MA, MB BChir, MPhil (Cantab), DPhil (Oxon), MRCP


Senior Clinical Fellow in Electrophysiology

I was a British Heart Foundation funded Clinical Research Training Fellow investigating the role of Nitric Oxide Synthase 1 Adaptor Protein (NOS1AP) on cardiac repolarisation and arrhythmogenesis using a combination of in-vitro work and in-vivo physiological investigations. Training including skills in basic laboratory techniques (Western Blotting, q-PCR, NOS1 assays) as well as animal handling and in-vivo work (murine echocardiography, atrial fibrillation [AF] induction) to ex-vivo work (isolated heart VT stimulation, optical mapping). Also as part of my DPhil I diversified to investigate the causal relevance of ECG parameters on AF at a large population level, using genetic epidemiology techniques working in the Big Data Institute as part of the Nuffield Department of Population Health.

I won the European Society of Cardiology Young Investigator Award in Population Sciences for this work (Paris Congress, 2019) and successfully defended a DPhil entitled 'Understanding the role of NOS1AP on ECG parameters and arrhythmogenesis: insights from mice and men' supervised by Professor Barbara Casadei, Dr Jillian Simon and Professor Jemma C. Hopewell.

I completed my undergraduate and clinical training at Downing College, University of Cambridge and qualified in 2008. After doing Foundation Training in East Anglia, I was a Wellcome Trust funded Academic Clinical Fellow and completed an MPhil in Translational Medicine and Therapeutics from the University of Cambridge.

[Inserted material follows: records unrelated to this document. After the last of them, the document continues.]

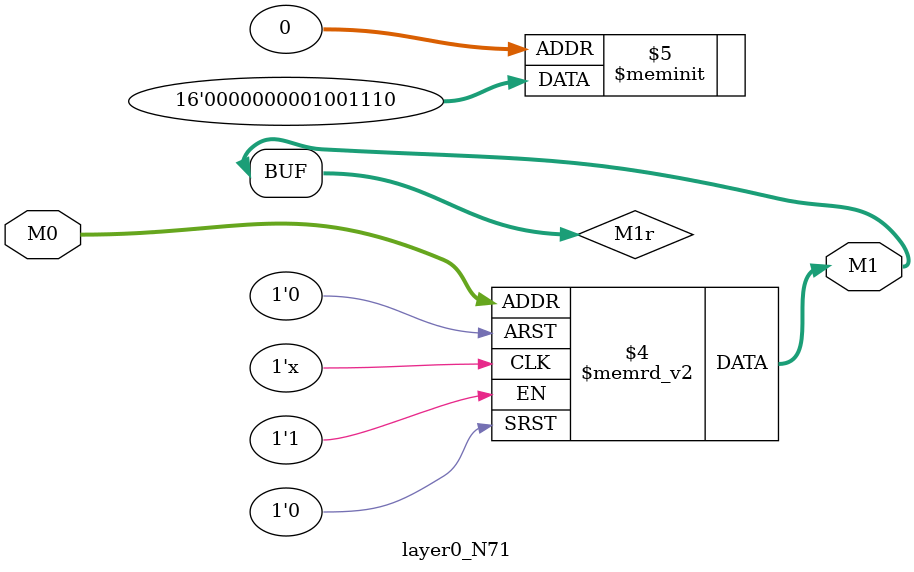
<source format=v>
module layer0_N71 ( input [2:0] M0, output [1:0] M1 );

	(*rom_style = "distributed" *) reg [1:0] M1r;
	assign M1 = M1r;
	always @ (M0) begin
		case (M0)
			3'b000: M1r = 2'b10;
			3'b100: M1r = 2'b00;
			3'b010: M1r = 2'b00;
			3'b110: M1r = 2'b00;
			3'b001: M1r = 2'b11;
			3'b101: M1r = 2'b00;
			3'b011: M1r = 2'b01;
			3'b111: M1r = 2'b00;

		endcase
	end
endmodule

</source>
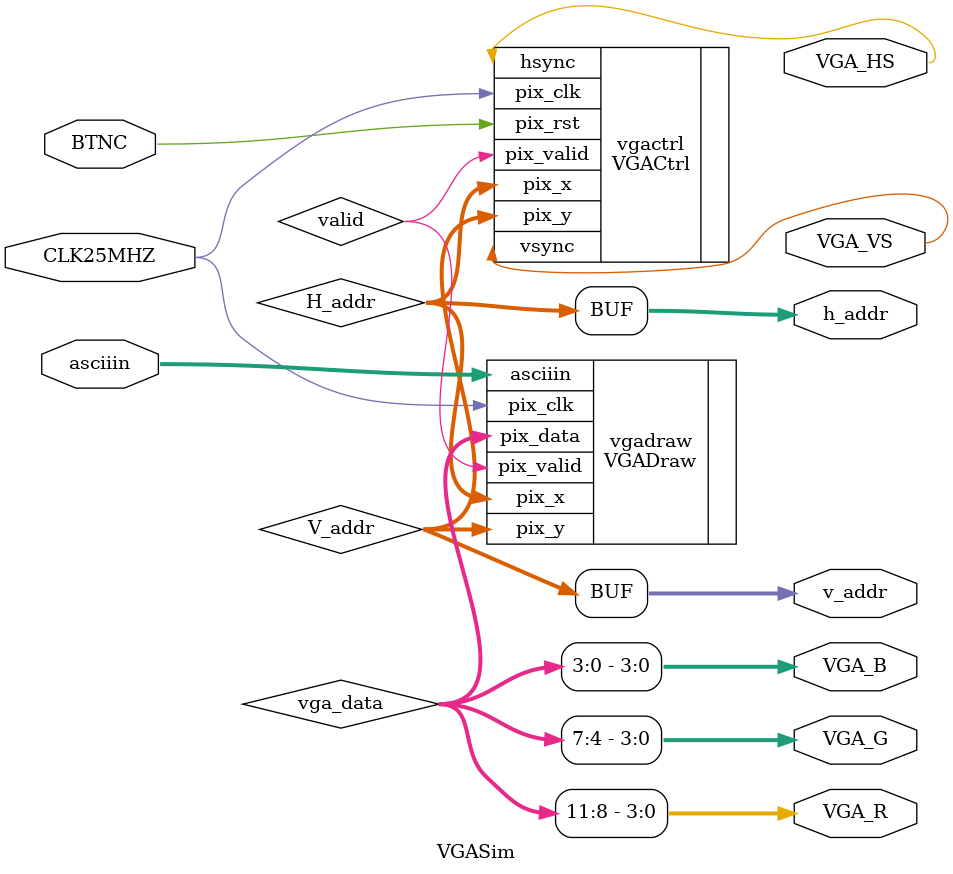
<source format=v>
`timescale 1ns / 1ps

module VGASim(
    input CLK25MHZ,        //ÏµÍ³Ê±ÖÓÐÅºÅ
    input  BTNC,           // ¸´Î»ÐÅºÅ
    output [3:0] VGA_R,    //ºìÉ«ÐÅºÅÖµ
    output [3:0] VGA_G,    //ÂÌÉ«ÐÅºÅÖµ
    output [3:0] VGA_B,     //À¶É«ÐÅºÅÖµ
    output  VGA_HS,         //ÐÐÍ¬²½ÐÅºÅ
    output  VGA_VS,          //Ö¡Í¬²½ÐÅºÅ
    output wire [11:0] h_addr,
    output wire [11:0] v_addr,
    input [7:0] asciiin
 );
wire [11:0] vga_data;
wire valid;
wire [11:0] H_addr;
wire [11:0] V_addr;
assign h_addr = H_addr;
assign v_addr = V_addr;
//wire CLK25MHZ;
//clk_wiz_0 myvgaclk(.clk_in1(CLK100MHZ),.reset(rst),.locked(locked),.clk_out1(CLK25MHZ));
//divider divider111(.CLK100MHZ(CLK100MHZ),.CLK25MHZ(CLK25MHZ));

VGACtrl vgactrl(.pix_x(H_addr),.pix_y(V_addr),.hsync(VGA_HS),.vsync(VGA_VS),.pix_valid(valid),.pix_clk(CLK25MHZ),.pix_rst(BTNC));
VGADraw vgadraw(.pix_data(vga_data),.pix_x(H_addr),.pix_y(V_addr),.pix_valid(valid),.pix_clk(CLK25MHZ),.asciiin(asciiin));

assign VGA_R=vga_data[11:8];
assign VGA_G=vga_data[7:4];
assign VGA_B=vga_data[3:0];
endmodule

</source>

I then became a Cardiology Registrar and after completing my core training have subspecialised in the field of Electrophysiology and Devices. I moved to the University of Oxford as a British Heart Foundation funded Clinical Research Training Fellow to pursue research as a DPhil student, before finishing my training and returning as a post-CCT Senior Clinical Fellow in Electrophysiology at the John Radcliffe alongside research commitments.

My research interests lie in translational electrophysiological research. In particular, I am interested in using insights from data from large populations to guide individualised therapies for arrhythmias.